Luciana Holtz – Nesse fórum, especificamente, a gente preparou a agenda em parceria com o GBot, que é o Grupo Brasileiro de Oncologia Torácica. Achamos importante aprofundar uma discussão necessária que é o foco no paciente, olhar para esse paciente que está descobrindo a doença avançada. Nossa agenda foi muito focada na questão do acesso aos testes moleculares diante do diagnóstico, inclusive com o posicionamento oficial de Oncoguia e do GBot, assinado por vários outros grupos e deixando claro que apesar de todos os desafios, não podemos mais abrir mão de que esse paciente tenha acesso e saiba qual é o tipo de mutação que ele tem. A outra discussão foi em torno do acesso aos tratamentos, como estão os processos na Conitec, de que forma a pesquisa clínica pode ajudar, como melhorar esse cenário do acesso ao tratamento.

Em agosto o Oncoguia apresentou a pesquisa “Vivendo com câncer de pulmão avançado: prioridades e preocupações”. Quais foram os resultados de destaque?

Luciana Holtz – Neste trabalho, ouvimos tanto quantitativamente, quanto qualitativamente os pacientes com câncer de pulmão. A gente continua tendo um desafio e um ponto prioritário que é combater o estigma de como a nossa sociedade ainda olha para esse paciente de câncer de pulmão, como se o câncer viesse porque ele fez uma coisa errada. E acho que a gente tem que olhar para essa questão como um vício que precisa de tratamento, que não é fácil de parar de fumar. Não é um castigo, não é uma sentença. A questão do paciente não fumante também foi destaque, inclusive a nossa campanha “Câncer de pulmão, eu?!” traz essa reflexão em torno de quem pode e quem não pode ter. A grande conclusão é que, na verdade, todo mundo que tem pulmão pode ter. Ou seja, todo mundo. Abordamos também os desafios dos sinais e sintomas, a quantidade de paciente que passa por mais de três médicos para poder fechar o diagnóstico, a dificuldade para fechar o diagnóstico, ter acesso a biópsia e começar o tratamento mesmo. Além do quanto esse tratamento hoje, em especial para o paciente do SUS, está deixando a desejar sem novas terapias disponíveis.

O que podemos esperar de avanços no rastreio, diagnóstico e tratamento do câncer de pulmão no futuro próximo?

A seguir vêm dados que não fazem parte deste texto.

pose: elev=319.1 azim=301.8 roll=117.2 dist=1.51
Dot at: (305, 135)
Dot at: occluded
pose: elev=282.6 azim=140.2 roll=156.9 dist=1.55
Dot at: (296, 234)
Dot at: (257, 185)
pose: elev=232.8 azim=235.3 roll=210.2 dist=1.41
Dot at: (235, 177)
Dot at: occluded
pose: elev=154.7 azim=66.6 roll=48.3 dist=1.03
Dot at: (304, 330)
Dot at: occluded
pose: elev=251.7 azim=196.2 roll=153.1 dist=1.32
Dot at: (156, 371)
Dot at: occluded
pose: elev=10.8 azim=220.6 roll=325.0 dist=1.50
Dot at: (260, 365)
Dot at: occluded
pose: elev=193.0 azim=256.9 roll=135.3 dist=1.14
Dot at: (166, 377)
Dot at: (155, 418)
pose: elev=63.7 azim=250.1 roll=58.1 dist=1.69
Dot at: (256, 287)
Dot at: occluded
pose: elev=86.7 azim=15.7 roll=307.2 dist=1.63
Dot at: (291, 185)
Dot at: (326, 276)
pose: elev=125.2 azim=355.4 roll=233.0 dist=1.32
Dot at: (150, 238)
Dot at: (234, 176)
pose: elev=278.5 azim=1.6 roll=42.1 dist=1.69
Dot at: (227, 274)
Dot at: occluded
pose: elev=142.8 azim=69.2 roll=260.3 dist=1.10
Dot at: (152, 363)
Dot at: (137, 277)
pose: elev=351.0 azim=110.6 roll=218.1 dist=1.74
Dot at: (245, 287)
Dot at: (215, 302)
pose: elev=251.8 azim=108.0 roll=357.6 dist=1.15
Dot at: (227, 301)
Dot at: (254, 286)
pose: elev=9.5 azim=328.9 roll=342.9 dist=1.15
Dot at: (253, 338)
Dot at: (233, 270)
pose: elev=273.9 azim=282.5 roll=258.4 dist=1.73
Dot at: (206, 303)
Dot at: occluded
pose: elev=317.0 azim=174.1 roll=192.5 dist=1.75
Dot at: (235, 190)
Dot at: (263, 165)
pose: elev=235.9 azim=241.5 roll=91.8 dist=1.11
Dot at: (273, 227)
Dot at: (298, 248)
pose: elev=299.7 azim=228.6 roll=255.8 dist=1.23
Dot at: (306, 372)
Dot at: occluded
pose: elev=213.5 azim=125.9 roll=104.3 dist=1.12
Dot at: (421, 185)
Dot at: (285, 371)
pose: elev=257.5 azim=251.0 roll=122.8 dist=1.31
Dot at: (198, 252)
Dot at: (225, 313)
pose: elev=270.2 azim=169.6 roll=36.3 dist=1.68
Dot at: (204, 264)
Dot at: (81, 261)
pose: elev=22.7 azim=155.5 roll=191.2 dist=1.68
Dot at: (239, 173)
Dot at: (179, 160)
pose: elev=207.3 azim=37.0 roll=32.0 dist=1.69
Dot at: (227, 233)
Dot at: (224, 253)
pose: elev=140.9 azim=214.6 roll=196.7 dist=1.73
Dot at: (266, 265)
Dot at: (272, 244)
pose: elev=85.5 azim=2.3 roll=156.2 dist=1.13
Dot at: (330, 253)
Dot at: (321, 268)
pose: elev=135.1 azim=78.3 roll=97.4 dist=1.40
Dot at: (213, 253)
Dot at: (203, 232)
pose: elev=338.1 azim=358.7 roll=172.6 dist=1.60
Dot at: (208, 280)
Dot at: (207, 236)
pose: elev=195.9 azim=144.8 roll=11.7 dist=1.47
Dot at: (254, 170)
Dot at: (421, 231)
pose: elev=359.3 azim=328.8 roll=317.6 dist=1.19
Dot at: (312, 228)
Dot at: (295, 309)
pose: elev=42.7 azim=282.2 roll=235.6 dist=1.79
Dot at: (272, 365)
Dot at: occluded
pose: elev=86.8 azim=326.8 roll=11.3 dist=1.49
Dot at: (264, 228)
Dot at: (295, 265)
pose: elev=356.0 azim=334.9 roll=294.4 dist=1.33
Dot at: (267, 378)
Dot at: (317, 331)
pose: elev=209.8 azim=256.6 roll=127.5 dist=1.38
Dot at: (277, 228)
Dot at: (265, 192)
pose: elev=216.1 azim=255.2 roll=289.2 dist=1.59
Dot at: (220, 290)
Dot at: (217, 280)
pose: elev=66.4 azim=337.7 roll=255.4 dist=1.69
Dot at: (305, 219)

Luciana Holtz – As coisas estão acontecendo. Hoje, especificamente está sendo lançado um consenso de rastreamento para câncer de pulmão em parceria de três sociedades médicas, então já estamos conseguindo falar de rastreio. Agora, temos uma longa caminhada pela frente, que é realmente ver o governo incorporando esse tipo de documento e criando estratégias para a gente conseguir fazer esse exame no SUS oficialmente. Mas isso já nos dá muito subsídio para que pelo menos haja solicitação do exame, para que pilotos possam ser iniciados. A gente sabe a diferença que é um paciente que descobre a doença nos estágios um ou dois, e pode ir direto para uma cirurgia e ser curado, e o que descobre em todas as outras fases e precisa fazer inúmeros tratamentos. Então, minha expectativa é de que a gente comece, com esse consenso, a mudar a realidade do câncer de pulmão no Brasil.